E. C. : Là encore, pour assurer un développement durable, il est absolument nécessaire de faire converger les intérêts publics et privés. Dans le domaine de l’innovation, le Cirad a déployé une nouvelle offre spécifique, « Cirad’Innov », constituant un tremplin pour innover, produire des solutions dans le respect des communautés et des écosystèmes.

De la génétique des plantes à la conformité aux réglementations locales, en passant par des pratiques agricoles plus durables, nos chercheurs et chercheuses accompagnent les acteurs socio-économiques pour relever les défis techniques, sociaux et environnementaux auxquels ils sont confrontés. Nous intervenons à toutes les étapes des chaînes de valeur dans les régions tropicales et méditerranéennes. Nous aidons les entreprises à renforcer leurs stratégies partenariales et à construire des modèles inclusifs de développement. Notre approche montre que l’association public-privé peut être très vertueuse : les projets que nous mettons en œuvre ensemble permettent de répondre à des enjeux à la fois productifs, économiques et commerciaux tout en préservant la biodiversité et l’environnement dans un cadre social éthique et juste.

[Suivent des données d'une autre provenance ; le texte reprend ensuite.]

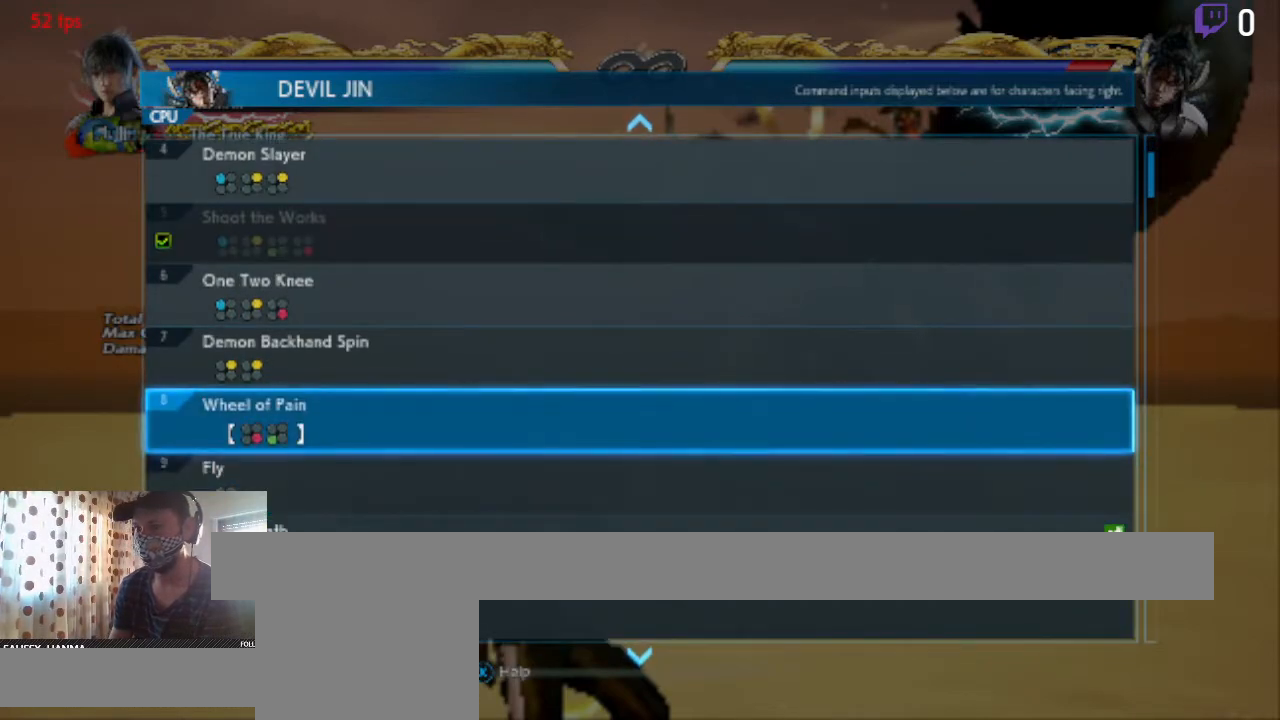
{"buttons": [], "left_stick": "center", "right_stick": "center", "events": []}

Par ailleurs, dans le domaine de la santé et de la gestion des risques qui y sont liés, les partenariats public-privés sont devenus aujourd’hui indispensables. Afin de limiter la propagation d’un virus par exemple, l’association de tous les acteurs, qu’ils soient publics ou privés, permet une surveillance rapprochée et une détection plus rapide. Il s’agit d’une situation gagnant-gagnant.

Quel sens donnez-vous au « monde d’après » ?

E. C. : Pour le Cirad, le monde d’après ne pourra se construire durablement sans une transformation des systèmes alimentaires, satisfaisant en particulier aux Objectifs de développement durable 1 – la réduction de la pauvreté – et 2 – celle de la faim. Les systèmes alimentaires concernent tout le monde et englobent une très large palette d’activités humaines liées à l’alimentation. Ils génèrent, de fait, d’importants effets – positifs et négatifs – à différentes échelles. Dans les pays tropicaux et méditerranéens, les systèmes alimentaires prennent des formes variées selon les contextes, en particulier entre campagne et villes. Les acteurs innovent en permanence et font preuve d’un très fort dynamisme.

Les ODD servent également de guide d’action dans un cadre stratégique global. Au Cirad, nous articulons nos objectifs autour de quatre ambitions visant à contribuer aux ODD et relever les défis du développement durable au Sud. L’ambition « science » qui constitue le cœur de métier du Cirad : une science utile et mobilisée pour le changement et l’impact à toutes les échelles du développement durable, du petit producteur aux politiques publiques. Le partenariat constitue la deuxième ambition. Il est le principe d’action historique du Cirad, avec notamment une présence permanente, sous forme d’expatriation chez certains de nos partenaires, dans les pays tropicaux et méditerranéens.

Avec la formation, troisième ambition, le Cirad considère qu’il n’y a pas de développement possible sans développement du capital humain. Enfin, l'impact est la finalité d’action du Cirad : nous visons des changements, dans les domaines politiques, économiques et sociaux. Le Cirad mobilise des connaissances et construit des partenariats qui doivent déboucher effectivement sur la production d’innovations politiques, techniques et sociales au bénéfice de tous les acteurs concernés.

Cette interview a été également publiée sur le site des Rencontres 2021 du développement durable.